A partir de 2000 México alcanzó una tasa de inflación de un solo dígito y entramos de lleno a un periodo de estabilidad macroeconómico. Por lo mismo, el índice lo metimos al cajón y pronto nos olvidamos de él. Sin embargo, a raíz de la crisis que se desató en 2008 y el periodo prolongado de inestabilidad en los mercados financieros de los últimos meses, rescatamos el indicador y lo actualizamos. ¿Qué encontramos?
De enero de 1999 a octubre de 2011 (154 meses, casi 13 años), encontramos un solo mes (octubre de 2008) que rebasó la unidad y por lo tanto, que se clasifica como crisis. Sin embargo, el valor del índice registro 1.08, por lo que apenas logró clasificarse como tal y de las 16 crisis que se han producido entre 1970 y 2011 es por mucho la menos intensa de todos.
¿Cómo es posible? La crisis de 2008 se le ha llamado la gran recesión y se dice que es la peor crisis mundial que se ha producido desde la gran depresión de la década de los 30. En el caso de México, ocasionó una caída en el PIB de 6.1% en 2009 y una depreciación significativa del peso. Sin embargo, el índice de severidad mide la intensidad financiera de una crisis, es decir, el efecto sobre la estabilidad de variables como el tipo de cambio, las tasas de interés y la composición monetaria de la economía. La poca respuesta del índice a la situación actual es reflejo de la estabilidad macroeconómica que hemos logrado en la última década. Aunque sí hay movimientos significativos en el tipo de cambio, no son de las magnitudes que existían en otras épocas.

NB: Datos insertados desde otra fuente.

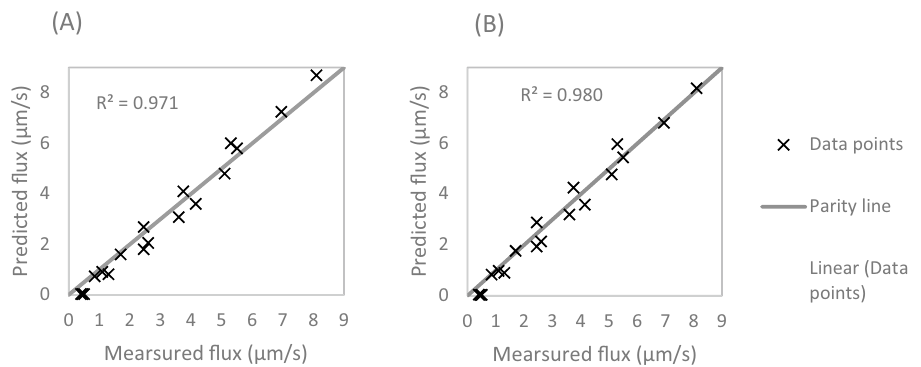
Figure 3. Parity line of simulated flux plotted against the measured flux values, from Table 3. ( A ) Model constants are determined from Sherwood number. ( B ) Model constants are determined from RMS fitting to the experimental data.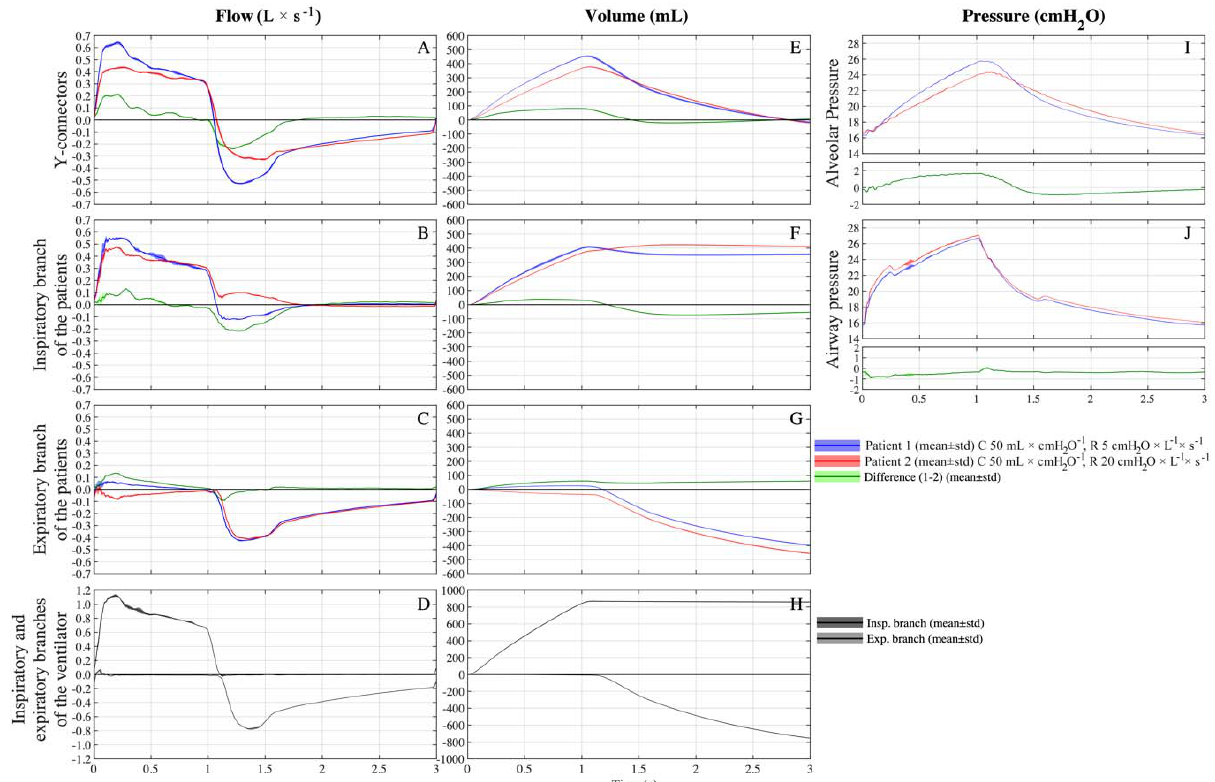
Figure 3. Average (continuous line) ± standard deviation (filled area plot) of multiple breaths of flows, pressures and volumes across the custom-made circuit on setting C 50-50/R 5-20 (C = 50 mL × cmH 2 O − 1 for both patients, R = 5 cmH 2 O × L − 1 × s − 1 for patient 1 and R = 20 cmH 2 O × L − 1 × s − 1 for patient 2). Blue = patient 1, red = patient 2; green = difference between patient 1 and 2; dark grey = inspiratory branch of the ventilator, light grey = expiratory branch of the ventilator. ( A ) Flows at Y-connectors. ( B ) Flows at inspiratory branch of patients. ( C ) Flows at expiratory branch of patients. ( D ) Flows at inspiratory and expiratory branches of ventilator. ( E ) Volumes at Y-connectors. ( F ) Volumes at inspiratory branch of patients. ( G ) Volumes at expiratory branch of patients. ( H ) Volumes at inspiratory and expiratory branches of ventilator. ( I ) Alveolar pressures. ( J ) Airways pressures at HME.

Por ejemplo, en septiembre de 1976 se produjo la primera crisis cuando se dio una devaluación significativa de más de 60 por ciento. De un valor de 12.50 (viejos pesos), el tipo de cambio se fue por encima de 20 pesos. No hubo ajustes a las tasas de interés porque en esa época eran administradas por el gobierno. Aun así, la crisis alcanzó una intensidad severa.
Desde que el régimen cambiario es de flotación, únicamente se ha producido dos crisis: en 1998, a raíz de la crisis asiática y en 2008, ambos etiquetadas como moderadas. La máxima variación que ha sufrido el tipo de cambio en un mes desde 1996 a la fecha es de 18.7% en octubre de 2008.
La estabilidad macroeconómica que hemos alcanzado nos ha ayudado a contener el impacto de los choques externos, en especial sobre las variables financieras. Si bien, todavía seguimos siendo vulnerable en términos de crecimiento económico, por lo menos no padecemos las grandes pérdidas en nuestro poder adquisitivo, que eran síntomas típicos de las crisis anteriores.